|Source: Karen Mordechai|
After writing a few posts on consumption from a marketing point of view, it seems I have involuntarily created a mini-series here. Today's subject has actually been suggested by a reader: packaging, and the influence of an object's presentation in our purchase habits and choices.
First, let me define what I include in the "object presentation". Of course, this includes the packaging - the wrapping, box or container the object is sold in. It also includes the object's design itself - its shape, colour, the shell it is stored in, the form beyond its functional purpose.
The "presentation" of the object should have limited impact on our purchase choices, as it is its container, not the actual object. Take a lipstick for example, no matter what wrapping it is in, no matter the colour or shape of the lipstick cap or brush, what matters is the actual product you put on your lips. Or, is it?
I guess you won't be surprised if I tell you that, on the contrary, packaging has a large influence on our consumption choices. Why else would brands spend so much energy and money coming up with fancy packagings? It is a full part of the brand's marketing strategy, branding universe and identity.
Why are we influenced by packaging, why should we be aware of it and how to minimize that influence to make careful choices as consumers? I would separate the problem in two types of "presentation": the packaging, or wrapping, in which the object is sold but that you throw away at the first use; and the object design, the "shell" or container of the object, that is part of the object itself and you will use every time you use the object.
Packaging/WrappingI think the best type of product to look at when explaining the importance of packaging, is food. Next time you go to the supermarket, go to the aisle of, say, yoghurts, and look at all the colours,images, shapes brands have come up with to differentiate each other and drive the consumer's eyes. That is one of the main purposes of a packaging: it has to catch your eye.
I won't enter into the detail of communication codes and tricks, the one thing to keep in mind is that everything, from the overall shape of the packaging to its colours, the pictures on it, the brand logo, is carefully tested and chosen. Everything is studied to make you like the product based on its box.
I mentioned in the Marketing Targets post that brands create a universe, an identity, a mood they want you to identify with so you can have a link with them, and buy their products. Packaging is a part of that identity. Take a look at an Apple packaging: sleek, white, minimalist, all in line with the overall brand aesthetics.

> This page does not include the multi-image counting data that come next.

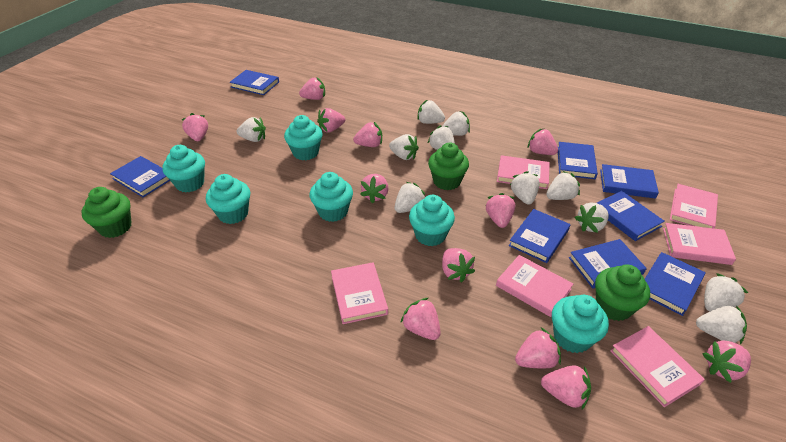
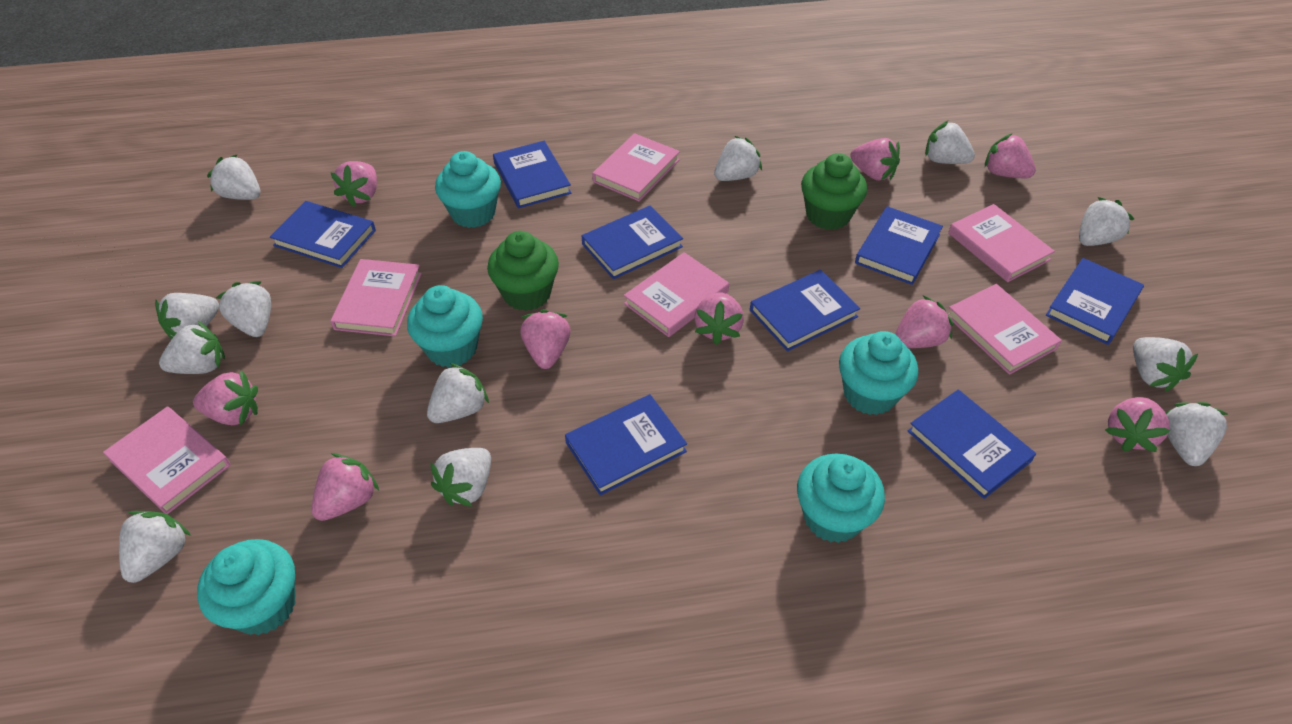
green cupcake: 3 -> 2
pink strawberry: 12 -> 9
turquoise cupcake: 6 -> 5
white strawberry: 11 -> 12

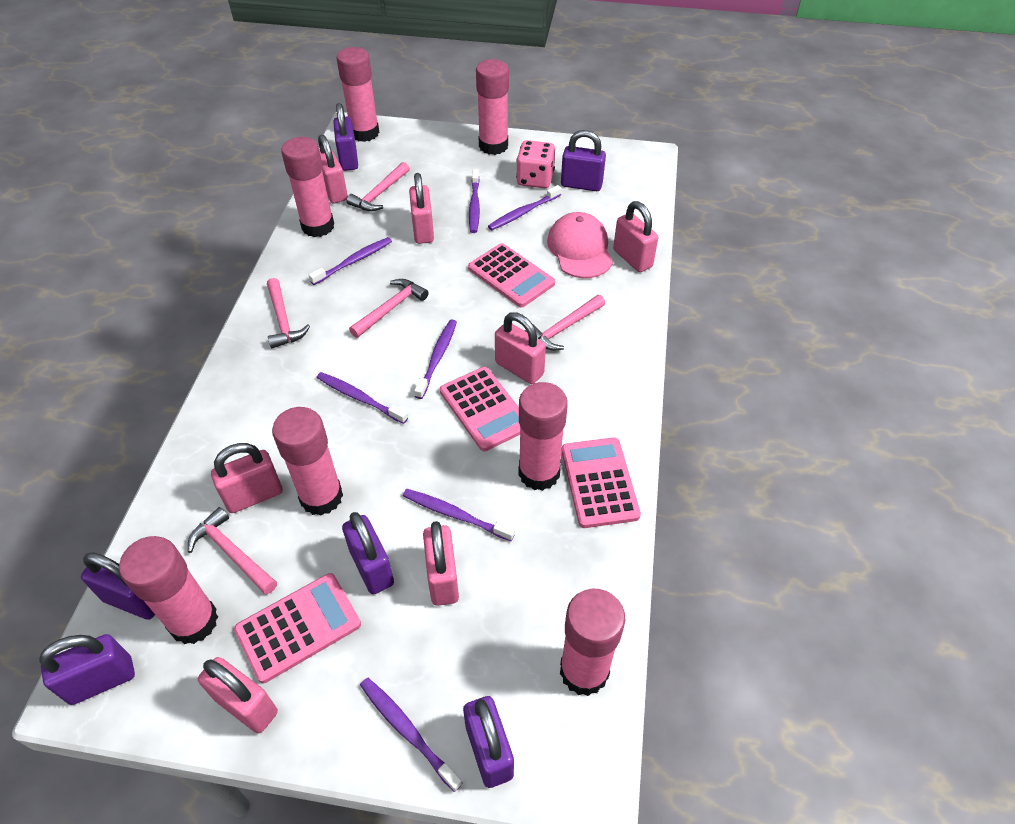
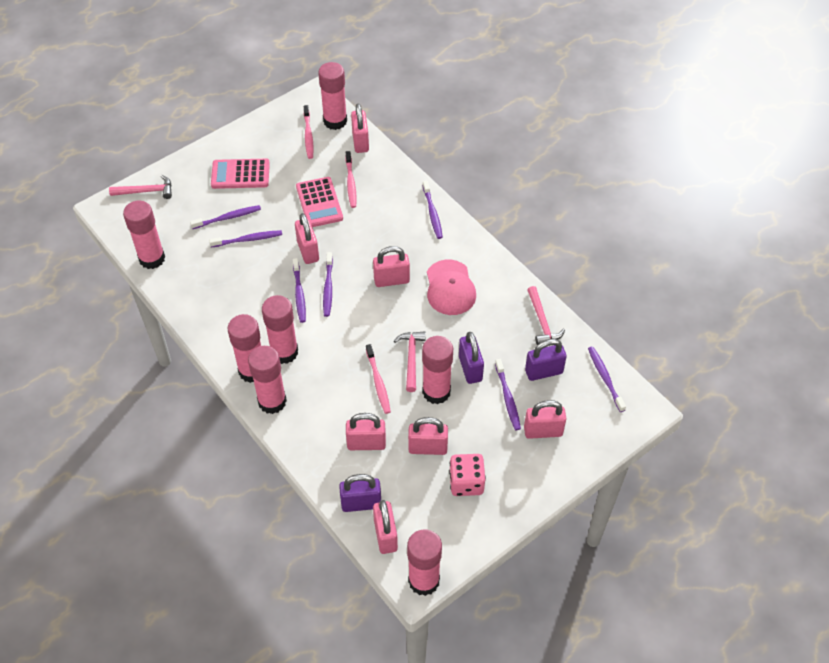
pink calculator: 4 -> 2
pink hammer: 5 -> 3
pink toothbrush: 0 -> 3
purple padlock: 6 -> 3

As a consumer: the brands which universe appeals to you will create attractive packaging for you. However, since we are talking about wrappings and boxes that you will throw away at first use, don't let them fool you. My advice would be to take a look at the actual contents of the object: the ingredients, material, origin... A nice packaging is very pleasant to buy, but make sure the object itself is adequate, too, and that you are not making a purchase mistake just because you like the box.
The Object's Skin/DesignThe second side of an object's "presentation" is its shell, its box, its container. Contrary to the "packaging/wrapping" above, you don't throw these away at first use, they are a part of the object. For example, the mustard container, the laptop plastic or metallic shell, the make-up palette's box and lid.
I have decided to treat it differently, because the object design influences how easy or convenient it is to use, and its overall aesthetics. Aesthetics may be a detail for a wrapping that you get rid of, but when you have the object sitting on a shelf in front of your eyes every day, it might be of bigger importance.
Just like packaging, an object's design is carefully thought by marketing/ R&D teams. The choice of shape, colour etc. is also deeply linked to the brand's overall universe and aesthetics. And like packaging, my first advice is still to check what is actually inside, recall your objective needs and requirements, and make sure the object itself ticks them.
However, I think an object's design is an important part of the experience, and the comfort to use. For example, an ill-designed tea cup that burns every time you pour hot tea in it is deeply inconvenient, no matter how beautiful, or cheap, or ethically produced it has been. In that situation, my advice would be to go to an actual retail store and get to see and handle the object yourself, and check out these:
- First and foremost, does the object meet your objective criteria/needs, regardless of its design?
- Is it going to be practical, easy to use? Will it make your everyday life easier?
- Does it meet your constraints? For example, is that lipstick going to be small enough to fit in your everyday make-up pouch?
- Do you find it beautiful/pleasant to use? Does the object's design make the moment more enjoyable? It can be its fabric, how the touch feels on your skin, how it smells, how it looks...
I believe an adequate object is a mix of both: practical, easy to use, but also enjoyable. With the lipstick example, the product itself has to be the right colour and texture to produce the intended effect on your lips, but the shape of the lipstick tube has to be adapted to how you will use it (will you travel with it or not, what size is your make-up pouch...), and be designed so that the lipstick is easy to put on.
Now, if you have a choice between a "meh" looking object and a nice looking one, why not indulge, but only once all of these criteria above are met. Otherwise, trust me, no matter how beautiful or well packaged the object is, if its unpractical to use, it will be that kind of little annoying detail that will make you stop using it, effectively making it a purchase mistake.